I prefer metal nest boxes, but this wooden box is sturdy enough to last through several litters. Clean well between uses.

  • Fill the nest box loosely to the top with straw.  Straw will help to insulate the kits, and the doe will chew some of it.

  • Squeeze in some timothy or field hay at the very top of the rabbit nest box.

  • Thrust your fist into the middle of the rabbit nest box, simulating a little burrow.  Push your fist in quite a way, but not all the way to the shavings.  I don’t think the does need the hint, but perhaps it makes their job a little bit easier.

  • Lastly, place the nest box in the doe’s cage.  Because you’ll be needing to check on the baby rabbits frequently (ideally every day), put the nest box where it will be convenient to your reach.  See Rabbit Breeding (Conception to Kindling) for more details.

Nesting Box Materials: Pine Shavings, Hay, Straw

You'll put the rabbit nest box in the cage, and then observe the doe.

Pregnant rex doe with rabbit nest box

She’ll do one of several things:

  • She’ll just stare at you stupidly...  She’s trying to fool you; she doesn’t want you to know she’s about ready to give birth.  Okay, I don’t know if that’s true or not...  Some does just don’t do anything, other than sniff the rabbit nest box and go lay down.

  • Some does are mellow as jello.

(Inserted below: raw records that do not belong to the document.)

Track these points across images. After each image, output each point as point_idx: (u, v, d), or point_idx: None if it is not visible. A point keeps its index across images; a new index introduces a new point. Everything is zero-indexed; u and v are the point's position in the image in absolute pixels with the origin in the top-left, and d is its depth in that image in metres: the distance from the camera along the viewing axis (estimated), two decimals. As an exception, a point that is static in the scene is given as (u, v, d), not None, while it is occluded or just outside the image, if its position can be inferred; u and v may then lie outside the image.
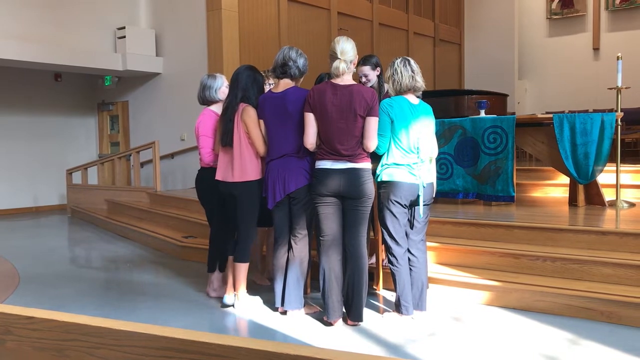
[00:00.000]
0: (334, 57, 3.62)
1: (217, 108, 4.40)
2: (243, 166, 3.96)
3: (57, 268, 5.84)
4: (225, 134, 3.99)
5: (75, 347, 1.25)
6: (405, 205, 3.70)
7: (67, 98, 11.48)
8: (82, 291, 4.89)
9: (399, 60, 3.77)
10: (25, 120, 10.86)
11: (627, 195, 6.02)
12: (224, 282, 4.41)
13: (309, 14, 10.47)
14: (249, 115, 3.92)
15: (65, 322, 1.26)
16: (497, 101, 8.53)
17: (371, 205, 3.71)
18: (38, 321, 1.30)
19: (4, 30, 8.62)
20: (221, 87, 4.45)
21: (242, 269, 4.09)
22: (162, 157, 9.25)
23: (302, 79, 3.97)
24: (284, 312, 3.94)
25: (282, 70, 3.86)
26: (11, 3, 8.83)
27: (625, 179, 6.15)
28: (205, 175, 4.38)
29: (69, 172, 10.38)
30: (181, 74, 9.86)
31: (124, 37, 9.85)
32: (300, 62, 3.87)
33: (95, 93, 11.66)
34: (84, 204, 9.86)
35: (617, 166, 5.52)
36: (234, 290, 4.15)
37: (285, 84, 3.87)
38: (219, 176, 4.09)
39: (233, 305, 4.19)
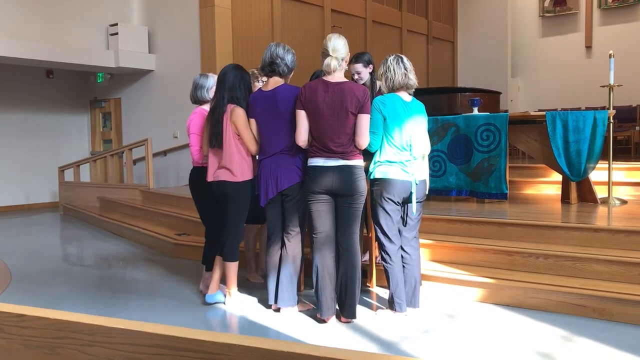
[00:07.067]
0: (325, 54, 3.62)
1: (208, 107, 4.37)
2: (234, 167, 3.93)
3: (49, 266, 5.81)
4: (214, 136, 3.95)
5: (67, 345, 1.24)
6: (398, 202, 3.70)
7: (59, 95, 11.41)
8: (74, 289, 4.87)
9: (391, 57, 3.77)
10: (16, 117, 10.79)
11: (619, 192, 6.05)
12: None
13: (303, 11, 10.45)
14: (238, 116, 3.89)
15: (56, 319, 1.25)
16: (490, 99, 8.55)
17: (364, 202, 3.71)
18: (29, 319, 1.28)
19: (-6, 27, 8.56)
20: (212, 86, 4.41)
21: (232, 267, 4.07)
22: (154, 155, 9.21)
23: (291, 75, 3.95)
24: (277, 310, 3.94)
25: (270, 68, 3.83)
26: (2, 0, 8.77)
27: (617, 176, 6.18)
28: (198, 174, 4.35)
29: (61, 170, 10.32)
30: (174, 71, 9.82)
31: (117, 33, 9.79)
32: (288, 58, 3.84)
33: (88, 90, 11.60)
34: (76, 202, 9.80)
35: (609, 164, 5.55)
36: (227, 289, 4.14)
37: (275, 81, 3.84)
38: (210, 177, 4.06)
39: (218, 304, 4.18)
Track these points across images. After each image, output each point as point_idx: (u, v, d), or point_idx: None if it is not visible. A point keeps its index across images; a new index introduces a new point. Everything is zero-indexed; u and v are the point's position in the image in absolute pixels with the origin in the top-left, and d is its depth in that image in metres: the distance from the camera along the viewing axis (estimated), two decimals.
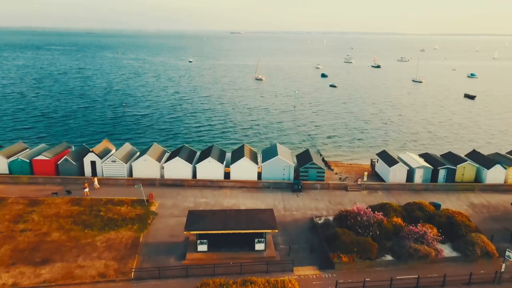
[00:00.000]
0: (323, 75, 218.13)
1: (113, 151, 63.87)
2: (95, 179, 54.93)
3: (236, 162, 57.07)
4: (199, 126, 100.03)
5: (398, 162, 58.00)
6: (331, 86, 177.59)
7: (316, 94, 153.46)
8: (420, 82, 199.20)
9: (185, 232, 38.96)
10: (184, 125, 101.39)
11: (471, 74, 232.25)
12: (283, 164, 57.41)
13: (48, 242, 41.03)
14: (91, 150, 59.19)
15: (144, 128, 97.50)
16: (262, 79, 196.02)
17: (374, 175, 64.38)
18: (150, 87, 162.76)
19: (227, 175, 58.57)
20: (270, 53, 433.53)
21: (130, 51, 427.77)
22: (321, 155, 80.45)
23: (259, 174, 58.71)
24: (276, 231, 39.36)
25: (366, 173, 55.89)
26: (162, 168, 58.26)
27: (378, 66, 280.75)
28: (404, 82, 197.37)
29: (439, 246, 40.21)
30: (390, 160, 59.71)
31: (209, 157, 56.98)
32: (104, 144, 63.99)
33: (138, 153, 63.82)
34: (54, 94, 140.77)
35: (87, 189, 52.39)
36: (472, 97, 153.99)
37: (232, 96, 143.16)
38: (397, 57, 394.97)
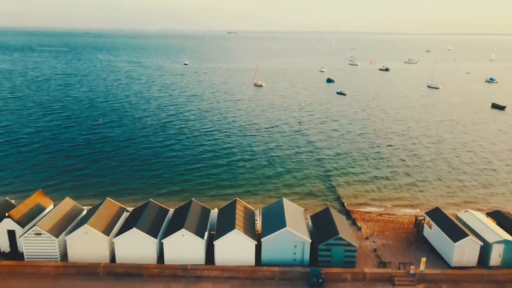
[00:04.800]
0: (329, 80, 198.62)
1: (49, 208, 44.61)
2: None
3: (224, 237, 37.67)
4: (180, 157, 77.23)
5: (467, 235, 38.58)
6: (339, 93, 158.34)
7: (324, 105, 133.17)
8: (437, 88, 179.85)
9: None
10: (161, 155, 78.11)
11: (490, 79, 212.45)
12: (293, 239, 38.16)
13: None
14: (6, 214, 39.81)
15: (110, 160, 74.55)
16: (262, 85, 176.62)
17: (420, 240, 45.59)
18: (135, 97, 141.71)
19: (210, 251, 39.35)
20: (271, 54, 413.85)
21: (125, 52, 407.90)
22: (339, 197, 61.44)
23: (258, 247, 39.35)
24: None
25: (423, 259, 36.19)
26: (113, 242, 39.08)
27: (387, 69, 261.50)
28: (420, 89, 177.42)
29: None
30: (451, 228, 40.31)
31: (183, 229, 37.67)
32: (35, 199, 44.50)
33: (84, 212, 44.54)
34: (23, 108, 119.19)
35: None
36: (502, 108, 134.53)
37: (226, 111, 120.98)
38: (403, 58, 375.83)
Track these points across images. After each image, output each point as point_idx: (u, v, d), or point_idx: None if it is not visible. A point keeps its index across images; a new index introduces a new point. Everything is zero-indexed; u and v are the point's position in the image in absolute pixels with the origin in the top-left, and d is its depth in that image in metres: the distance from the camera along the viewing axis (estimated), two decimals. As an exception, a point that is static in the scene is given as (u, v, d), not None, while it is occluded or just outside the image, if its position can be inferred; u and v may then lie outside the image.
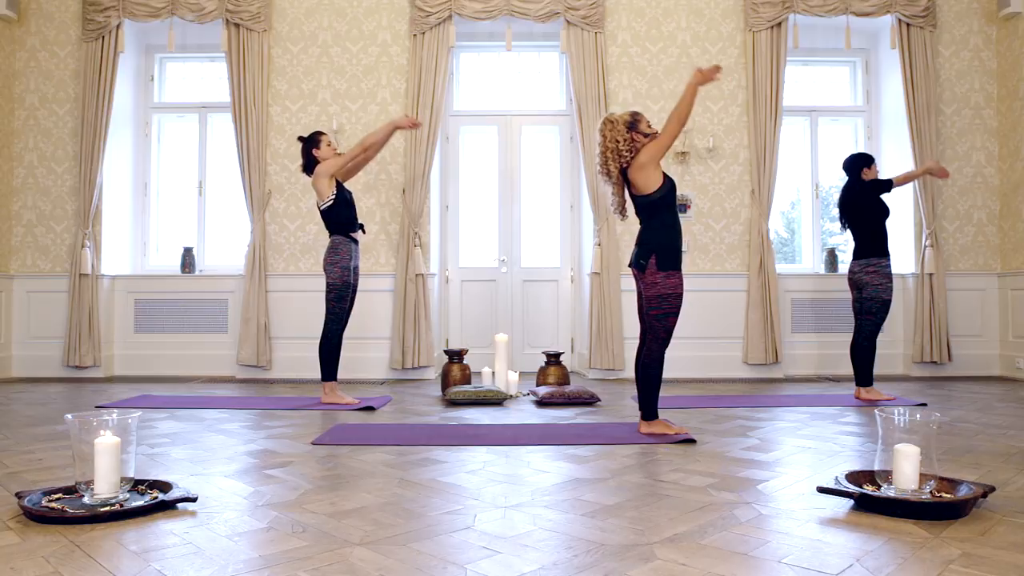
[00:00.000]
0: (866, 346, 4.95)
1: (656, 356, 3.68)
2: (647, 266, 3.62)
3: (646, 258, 3.63)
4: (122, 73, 6.49)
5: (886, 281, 4.89)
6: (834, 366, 6.42)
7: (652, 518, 2.33)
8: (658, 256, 3.61)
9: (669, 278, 3.61)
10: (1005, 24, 6.47)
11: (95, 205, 6.32)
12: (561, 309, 6.93)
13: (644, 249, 3.66)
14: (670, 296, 3.61)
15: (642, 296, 3.72)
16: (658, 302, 3.62)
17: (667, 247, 3.63)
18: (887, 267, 4.92)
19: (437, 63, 6.32)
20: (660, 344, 3.67)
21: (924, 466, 2.41)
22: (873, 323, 4.93)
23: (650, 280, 3.62)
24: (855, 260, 5.01)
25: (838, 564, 1.93)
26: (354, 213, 4.87)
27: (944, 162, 6.51)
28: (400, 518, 2.34)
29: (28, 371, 6.40)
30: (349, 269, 4.76)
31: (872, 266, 4.90)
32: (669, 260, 3.62)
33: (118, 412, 2.50)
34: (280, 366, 6.37)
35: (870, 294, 4.89)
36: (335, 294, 4.72)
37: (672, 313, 3.63)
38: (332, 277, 4.72)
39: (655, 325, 3.66)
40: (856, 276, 4.98)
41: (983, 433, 3.78)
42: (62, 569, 1.89)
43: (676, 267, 3.64)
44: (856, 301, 5.03)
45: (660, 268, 3.60)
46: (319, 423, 4.15)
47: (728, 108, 6.53)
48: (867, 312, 4.93)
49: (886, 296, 4.89)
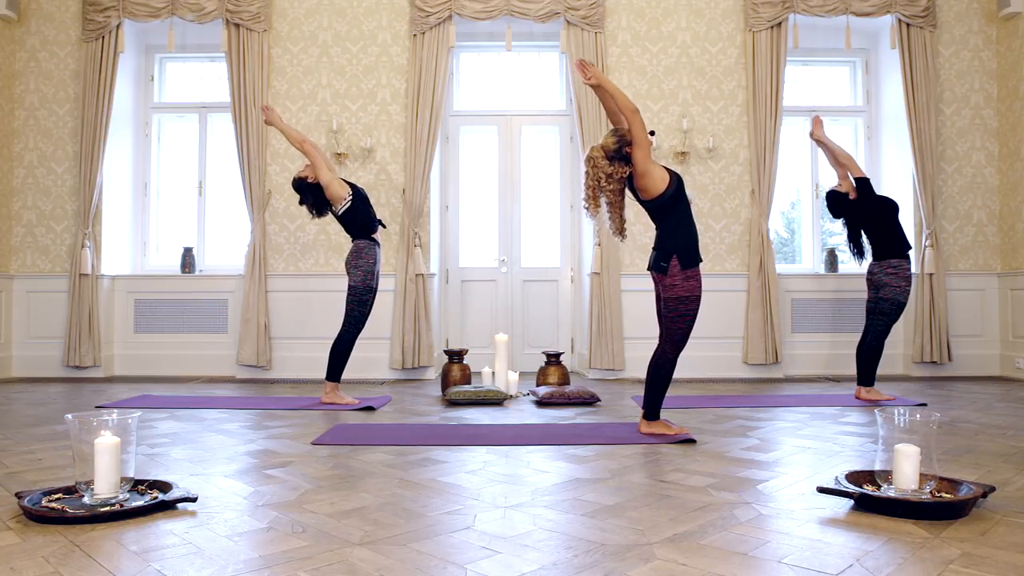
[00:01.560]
0: (875, 346, 4.94)
1: (670, 358, 3.69)
2: (668, 268, 3.62)
3: (667, 260, 3.62)
4: (122, 73, 6.49)
5: (904, 284, 4.87)
6: (834, 366, 6.42)
7: (652, 518, 2.33)
8: (680, 257, 3.61)
9: (688, 280, 3.60)
10: (1005, 24, 6.47)
11: (95, 205, 6.32)
12: (561, 309, 6.93)
13: (664, 252, 3.65)
14: (688, 299, 3.61)
15: (660, 299, 3.73)
16: (675, 304, 3.62)
17: (687, 246, 3.65)
18: (907, 269, 4.90)
19: (437, 63, 6.32)
20: (675, 347, 3.68)
21: (924, 466, 2.41)
22: (885, 324, 4.91)
23: (670, 282, 3.62)
24: (874, 261, 4.98)
25: (838, 564, 1.93)
26: (373, 210, 4.87)
27: (944, 162, 6.52)
28: (400, 518, 2.34)
29: (28, 371, 6.40)
30: (372, 273, 4.76)
31: (892, 267, 4.88)
32: (691, 258, 3.63)
33: (118, 412, 2.50)
34: (280, 366, 6.37)
35: (888, 295, 4.87)
36: (357, 298, 4.72)
37: (690, 316, 3.63)
38: (355, 280, 4.71)
39: (671, 328, 3.66)
40: (875, 276, 4.94)
41: (983, 433, 3.78)
42: (62, 569, 1.89)
43: (696, 263, 3.64)
44: (871, 300, 4.99)
45: (684, 267, 3.60)
46: (319, 423, 4.15)
47: (728, 108, 6.53)
48: (881, 312, 4.91)
49: (902, 299, 4.87)
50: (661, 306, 3.72)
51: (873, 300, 4.97)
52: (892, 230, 4.93)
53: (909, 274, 4.91)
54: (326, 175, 4.68)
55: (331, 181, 4.69)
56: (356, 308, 4.73)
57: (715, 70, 6.54)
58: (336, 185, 4.70)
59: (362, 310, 4.74)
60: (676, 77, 6.52)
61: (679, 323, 3.64)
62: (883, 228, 4.93)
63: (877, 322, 4.93)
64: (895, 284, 4.86)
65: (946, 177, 6.53)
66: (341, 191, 4.70)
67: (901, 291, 4.87)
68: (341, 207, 4.72)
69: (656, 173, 3.63)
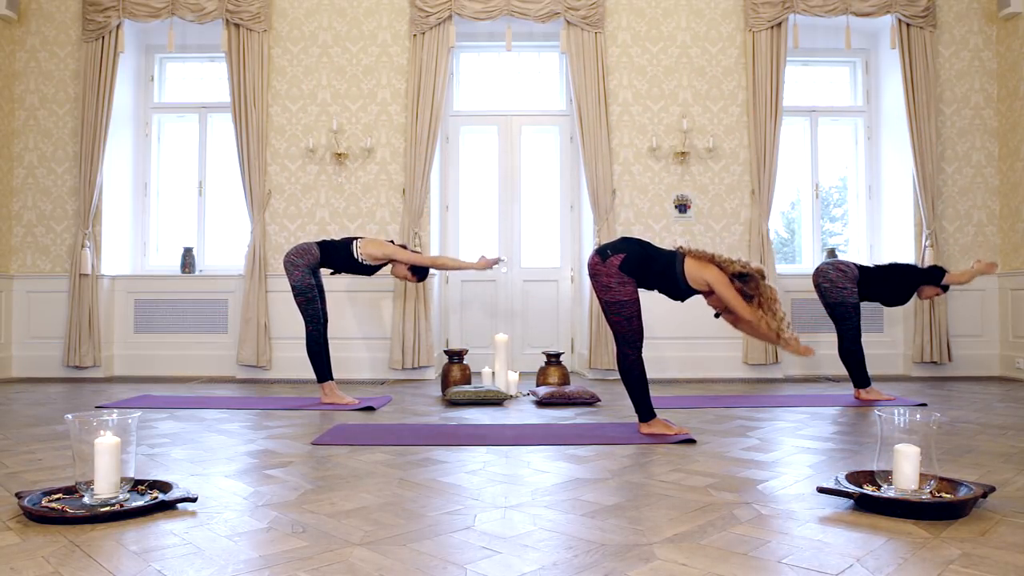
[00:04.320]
0: (853, 349, 4.90)
1: (632, 358, 3.67)
2: (610, 258, 3.61)
3: (615, 253, 3.63)
4: (122, 73, 6.49)
5: (851, 286, 4.86)
6: (834, 366, 6.40)
7: (652, 518, 2.33)
8: (627, 260, 3.60)
9: (624, 285, 3.59)
10: (1005, 24, 6.47)
11: (95, 205, 6.32)
12: (561, 309, 6.93)
13: (615, 248, 3.67)
14: (626, 303, 3.61)
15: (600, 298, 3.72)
16: (616, 308, 3.62)
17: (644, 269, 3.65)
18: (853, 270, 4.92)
19: (437, 63, 6.32)
20: (629, 344, 3.66)
21: (924, 466, 2.41)
22: (850, 326, 4.89)
23: (606, 281, 3.61)
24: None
25: (838, 564, 1.93)
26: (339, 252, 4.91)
27: (944, 162, 6.52)
28: (400, 518, 2.34)
29: (28, 371, 6.40)
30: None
31: (840, 270, 4.92)
32: (633, 271, 3.61)
33: (118, 412, 2.50)
34: (280, 366, 6.37)
35: (836, 298, 4.88)
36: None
37: (629, 317, 3.62)
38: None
39: (615, 329, 3.68)
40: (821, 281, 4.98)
41: (983, 433, 3.78)
42: (62, 569, 1.89)
43: (634, 280, 3.61)
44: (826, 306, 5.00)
45: (622, 268, 3.59)
46: (319, 423, 4.15)
47: (728, 108, 6.53)
48: (841, 317, 4.90)
49: (853, 300, 4.86)
50: (604, 308, 3.69)
51: (827, 306, 4.96)
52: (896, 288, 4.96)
53: (854, 275, 4.89)
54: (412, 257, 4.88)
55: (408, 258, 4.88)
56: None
57: (715, 70, 6.54)
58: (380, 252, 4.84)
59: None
60: (676, 77, 6.52)
61: (623, 324, 3.63)
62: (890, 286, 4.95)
63: (842, 326, 4.91)
64: (843, 286, 4.84)
65: (946, 177, 6.53)
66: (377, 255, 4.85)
67: (850, 293, 4.85)
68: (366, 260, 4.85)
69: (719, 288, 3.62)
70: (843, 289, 4.84)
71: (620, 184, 6.45)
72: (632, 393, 3.72)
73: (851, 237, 7.16)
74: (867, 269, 4.97)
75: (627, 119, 6.50)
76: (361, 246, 4.80)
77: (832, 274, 4.89)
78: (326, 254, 4.81)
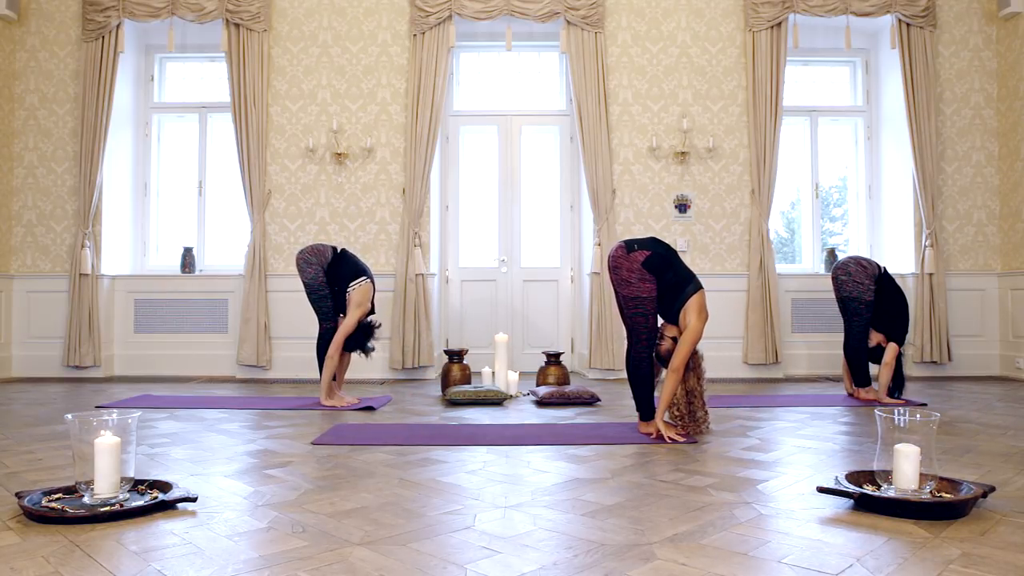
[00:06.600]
0: (859, 347, 4.92)
1: (644, 356, 3.71)
2: (636, 251, 3.65)
3: (640, 249, 3.67)
4: (122, 73, 6.49)
5: (868, 282, 4.86)
6: (834, 366, 6.41)
7: (652, 518, 2.33)
8: (651, 257, 3.64)
9: (644, 281, 3.63)
10: (1005, 24, 6.47)
11: (95, 205, 6.32)
12: (561, 309, 6.93)
13: (642, 243, 3.71)
14: (644, 300, 3.65)
15: (618, 294, 3.74)
16: (634, 303, 3.66)
17: (668, 272, 3.71)
18: (873, 268, 4.93)
19: (437, 63, 6.32)
20: (640, 340, 3.70)
21: (924, 466, 2.41)
22: (860, 323, 4.90)
23: (627, 276, 3.64)
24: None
25: (838, 564, 1.93)
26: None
27: (944, 162, 6.52)
28: (400, 518, 2.34)
29: (28, 371, 6.40)
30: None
31: (861, 264, 4.93)
32: (655, 268, 3.65)
33: (118, 412, 2.50)
34: (280, 366, 6.37)
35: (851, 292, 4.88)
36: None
37: (645, 312, 3.66)
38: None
39: (630, 324, 3.71)
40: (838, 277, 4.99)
41: (983, 433, 3.78)
42: (62, 569, 1.89)
43: (655, 275, 3.65)
44: (839, 300, 5.01)
45: (645, 266, 3.62)
46: (319, 423, 4.15)
47: (728, 108, 6.53)
48: (853, 312, 4.91)
49: (868, 296, 4.86)
50: (620, 302, 3.73)
51: (840, 300, 4.96)
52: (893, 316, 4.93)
53: (874, 272, 4.89)
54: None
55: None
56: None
57: (715, 70, 6.54)
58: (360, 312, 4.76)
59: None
60: (676, 77, 6.52)
61: (639, 320, 3.66)
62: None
63: (852, 322, 4.92)
64: (860, 281, 4.84)
65: (946, 177, 6.53)
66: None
67: (866, 289, 4.84)
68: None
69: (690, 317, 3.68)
70: (860, 284, 4.84)
71: (620, 184, 6.45)
72: (636, 390, 3.73)
73: (851, 237, 7.16)
74: (890, 278, 4.92)
75: (627, 119, 6.50)
76: (357, 285, 4.73)
77: (852, 267, 4.89)
78: (336, 263, 4.78)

They’ll simply pull out a piece of straw or hay, and begin munching, content as can be.

  • Some does look at you like, "Sheesh!  What took you so long??"  They’ll immediately plunge into the nest, and begin to dismantle all the lovely layers and thick carpet of shavings.  They’ll stuff their jaws with more straw than they can possibly carry, and pace the cage, looking for the perfect place to build their nest. You’ll think: "Dang, I just gave you the perfect nest...use it, for Pete's sake!"  And she will, after a while. But first, she’ll try to place the straw in this corner or that one.  You’ll give up watching in frustration and head back into the house. 
Pregnant opal rex doe and her rabbit nest box.

In the morning, you’ll find she’s done an absolutely masterful job of nest-making!

Now, both you and your doe can relax...until the big day.